◆ **Task to complete**
Word for word, retype the first line of the records and every following line through the one containing "cells are negative".

.....

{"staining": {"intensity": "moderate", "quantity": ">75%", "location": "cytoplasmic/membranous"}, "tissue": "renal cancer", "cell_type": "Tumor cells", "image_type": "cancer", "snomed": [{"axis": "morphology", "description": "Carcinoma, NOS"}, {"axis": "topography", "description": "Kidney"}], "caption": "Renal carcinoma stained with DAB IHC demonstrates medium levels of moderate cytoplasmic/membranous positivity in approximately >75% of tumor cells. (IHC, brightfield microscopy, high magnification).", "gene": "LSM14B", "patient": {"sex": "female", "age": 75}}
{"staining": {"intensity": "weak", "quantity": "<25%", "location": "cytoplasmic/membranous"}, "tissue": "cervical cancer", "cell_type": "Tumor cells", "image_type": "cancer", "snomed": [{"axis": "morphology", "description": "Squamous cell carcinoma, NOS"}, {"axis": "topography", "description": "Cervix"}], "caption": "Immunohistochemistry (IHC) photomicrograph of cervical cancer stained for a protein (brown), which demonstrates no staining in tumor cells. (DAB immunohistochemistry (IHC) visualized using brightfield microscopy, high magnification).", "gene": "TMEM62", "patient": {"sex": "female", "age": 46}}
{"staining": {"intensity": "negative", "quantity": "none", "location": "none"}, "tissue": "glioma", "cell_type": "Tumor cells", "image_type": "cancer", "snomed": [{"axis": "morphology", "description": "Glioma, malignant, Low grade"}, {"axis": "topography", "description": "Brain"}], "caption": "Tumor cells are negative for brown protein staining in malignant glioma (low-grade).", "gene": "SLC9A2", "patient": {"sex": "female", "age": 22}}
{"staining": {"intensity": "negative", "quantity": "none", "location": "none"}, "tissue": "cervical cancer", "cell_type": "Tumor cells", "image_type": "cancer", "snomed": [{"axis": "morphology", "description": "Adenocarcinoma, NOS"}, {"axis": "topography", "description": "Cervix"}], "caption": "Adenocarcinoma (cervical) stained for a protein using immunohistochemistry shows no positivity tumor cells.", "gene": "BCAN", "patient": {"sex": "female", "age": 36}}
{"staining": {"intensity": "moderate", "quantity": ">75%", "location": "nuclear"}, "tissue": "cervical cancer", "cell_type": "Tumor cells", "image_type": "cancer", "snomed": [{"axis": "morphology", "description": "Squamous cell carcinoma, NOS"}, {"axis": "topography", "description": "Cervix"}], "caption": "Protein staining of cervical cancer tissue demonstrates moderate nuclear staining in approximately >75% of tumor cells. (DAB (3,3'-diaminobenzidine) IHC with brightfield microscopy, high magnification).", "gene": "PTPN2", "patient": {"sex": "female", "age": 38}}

.....

◆ **Exercise result**
{"staining": {"intensity": "moderate", "quantity": ">75%", "location": "cytoplasmic/membranous"}, "tissue": "renal cancer", "cell_type": "Tumor cells", "image_type": "cancer", "snomed": [{"axis": "morphology", "description": "Carcinoma, NOS"}, {"axis": "topography", "description": "Kidney"}], "caption": "Renal carcinoma stained with DAB IHC demonstrates medium levels of moderate cytoplasmic/membranous positivity in approximately >75% of tumor cells. (IHC, brightfield microscopy, high magnification).", "gene": "LSM14B", "patient": {"sex": "female", "age": 75}}
{"staining": {"intensity": "weak", "quantity": "<25%", "location": "cytoplasmic/membranous"}, "tissue": "cervical cancer", "cell_type": "Tumor cells", "image_type": "cancer", "snomed": [{"axis": "morphology", "description": "Squamous cell carcinoma, NOS"}, {"axis": "topography", "description": "Cervix"}], "caption": "Immunohistochemistry (IHC) photomicrograph of cervical cancer stained for a protein (brown), which demonstrates no staining in tumor cells. (DAB immunohistochemistry (IHC) visualized using brightfield microscopy, high magnification).", "gene": "TMEM62", "patient": {"sex": "female", "age": 46}}
{"staining": {"intensity": "negative", "quantity": "none", "location": "none"}, "tissue": "glioma", "cell_type": "Tumor cells", "image_type": "cancer", "snomed": [{"axis": "morphology", "description": "Glioma, malignant, Low grade"}, {"axis": "topography", "description": "Brain"}], "caption": "Tumor cells are negative for brown protein staining in malignant glioma (low-grade).", "gene": "SLC9A2", "patient": {"sex": "female", "age": 22}}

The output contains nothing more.